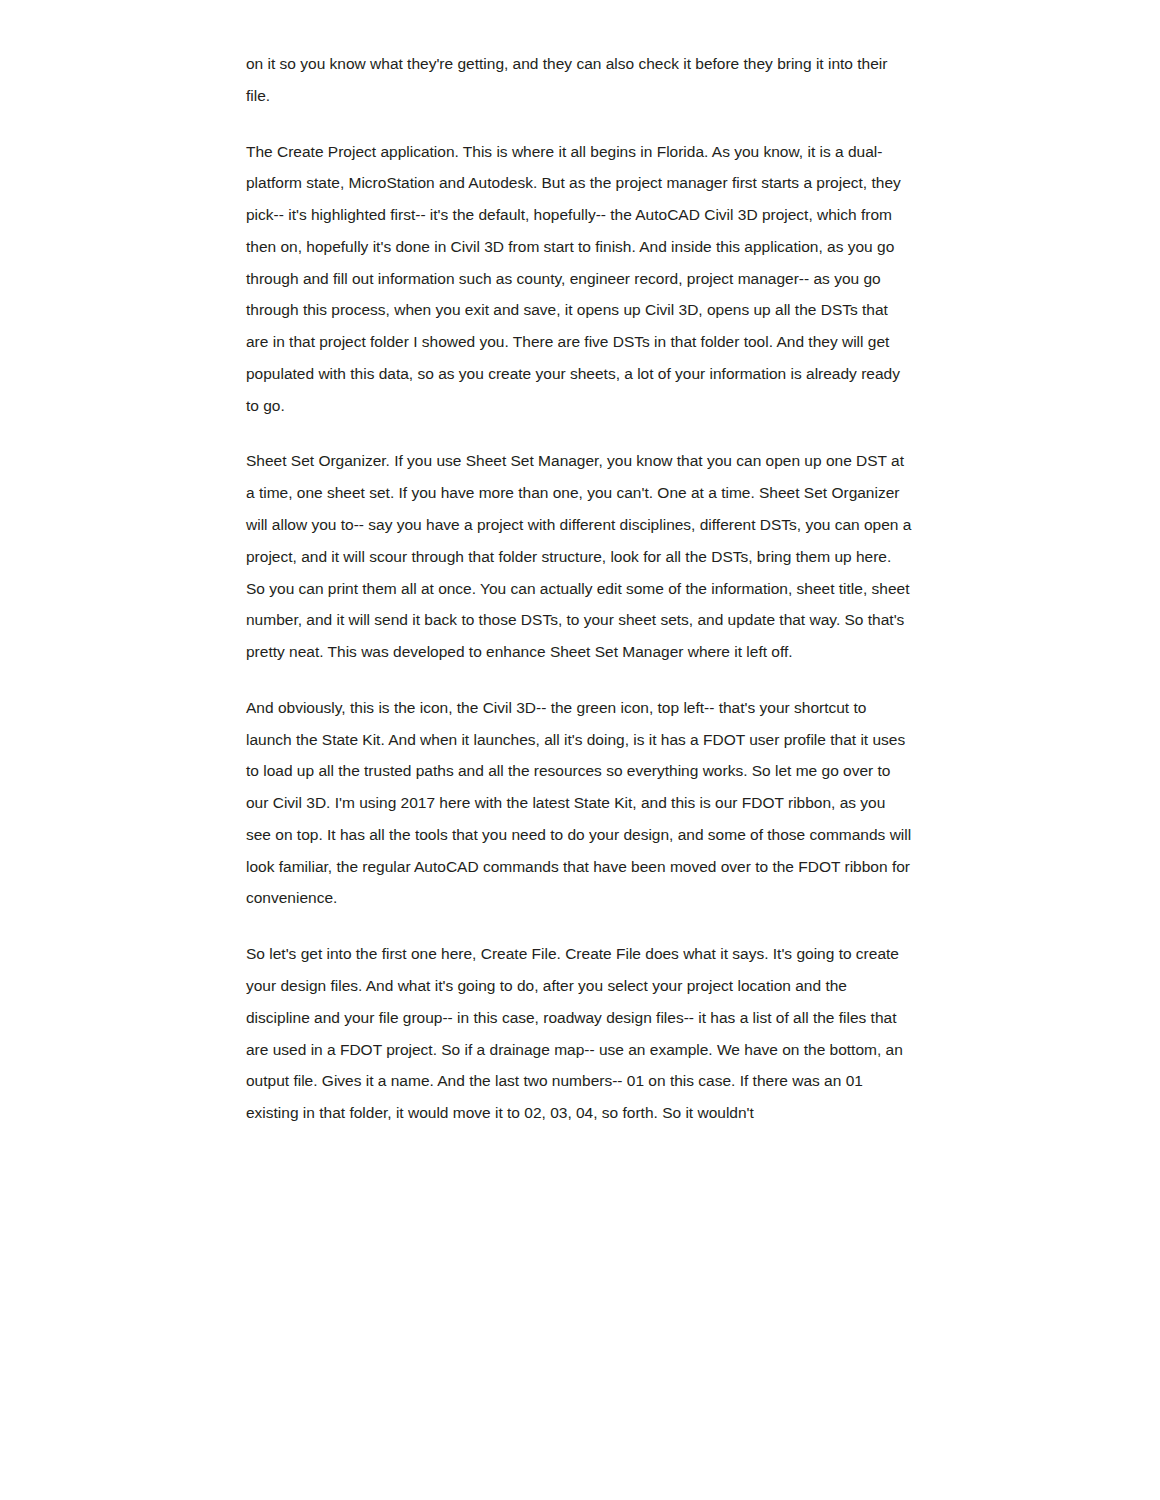on it so you know what they're getting, and they can also check it before they bring it into their file.
The Create Project application. This is where it all begins in Florida. As you know, it is a dual-platform state, MicroStation and Autodesk. But as the project manager first starts a project, they pick-- it's highlighted first-- it's the default, hopefully-- the AutoCAD Civil 3D project, which from then on, hopefully it's done in Civil 3D from start to finish. And inside this application, as you go through and fill out information such as county, engineer record, project manager-- as you go through this process, when you exit and save, it opens up Civil 3D, opens up all the DSTs that are in that project folder I showed you. There are five DSTs in that folder tool. And they will get populated with this data, so as you create your sheets, a lot of your information is already ready to go.
Sheet Set Organizer. If you use Sheet Set Manager, you know that you can open up one DST at a time, one sheet set. If you have more than one, you can't. One at a time. Sheet Set Organizer will allow you to-- say you have a project with different disciplines, different DSTs, you can open a project, and it will scour through that folder structure, look for all the DSTs, bring them up here. So you can print them all at once. You can actually edit some of the information, sheet title, sheet number, and it will send it back to those DSTs, to your sheet sets, and update that way. So that's pretty neat. This was developed to enhance Sheet Set Manager where it left off.
And obviously, this is the icon, the Civil 3D-- the green icon, top left-- that's your shortcut to launch the State Kit. And when it launches, all it's doing, is it has a FDOT user profile that it uses to load up all the trusted paths and all the resources so everything works. So let me go over to our Civil 3D. I'm using 2017 here with the latest State Kit, and this is our FDOT ribbon, as you see on top. It has all the tools that you need to do your design, and some of those commands will look familiar, the regular AutoCAD commands that have been moved over to the FDOT ribbon for convenience.
So let's get into the first one here, Create File. Create File does what it says. It's going to create your design files. And what it's going to do, after you select your project location and the discipline and your file group-- in this case, roadway design files-- it has a list of all the files that are used in a FDOT project. So if a drainage map-- use an example. We have on the bottom, an output file. Gives it a name. And the last two numbers-- 01 on this case. If there was an 01 existing in that folder, it would move it to 02, 03, 04, so forth. So it wouldn't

### Problem to work on
Output must match the lines from the start of the records above through the line that contains "And obviously, this", exactly and with every picture removed.

### Exercise result
on it so you know what they're getting, and they can also check it before they bring it into their file.
The Create Project application. This is where it all begins in Florida. As you know, it is a dual-platform state, MicroStation and Autodesk. But as the project manager first starts a project, they pick-- it's highlighted first-- it's the default, hopefully-- the AutoCAD Civil 3D project, which from then on, hopefully it's done in Civil 3D from start to finish. And inside this application, as you go through and fill out information such as county, engineer record, project manager-- as you go through this process, when you exit and save, it opens up Civil 3D, opens up all the DSTs that are in that project folder I showed you. There are five DSTs in that folder tool. And they will get populated with this data, so as you create your sheets, a lot of your information is already ready to go.
Sheet Set Organizer. If you use Sheet Set Manager, you know that you can open up one DST at a time, one sheet set. If you have more than one, you can't. One at a time. Sheet Set Organizer will allow you to-- say you have a project with different disciplines, different DSTs, you can open a project, and it will scour through that folder structure, look for all the DSTs, bring them up here. So you can print them all at once. You can actually edit some of the information, sheet title, sheet number, and it will send it back to those DSTs, to your sheet sets, and update that way. So that's pretty neat. This was developed to enhance Sheet Set Manager where it left off.
And obviously, this is the icon, the Civil 3D-- the green icon, top left-- that's your shortcut to launch the State Kit. And when it launches, all it's doing, is it has a FDOT user profile that it uses to load up all the trusted paths and all the resources so everything works. So let me go over to our Civil 3D. I'm using 2017 here with the latest State Kit, and this is our FDOT ribbon, as you see on top. It has all the tools that you need to do your design, and some of those commands will look familiar, the regular AutoCAD commands that have been moved over to the FDOT ribbon for convenience.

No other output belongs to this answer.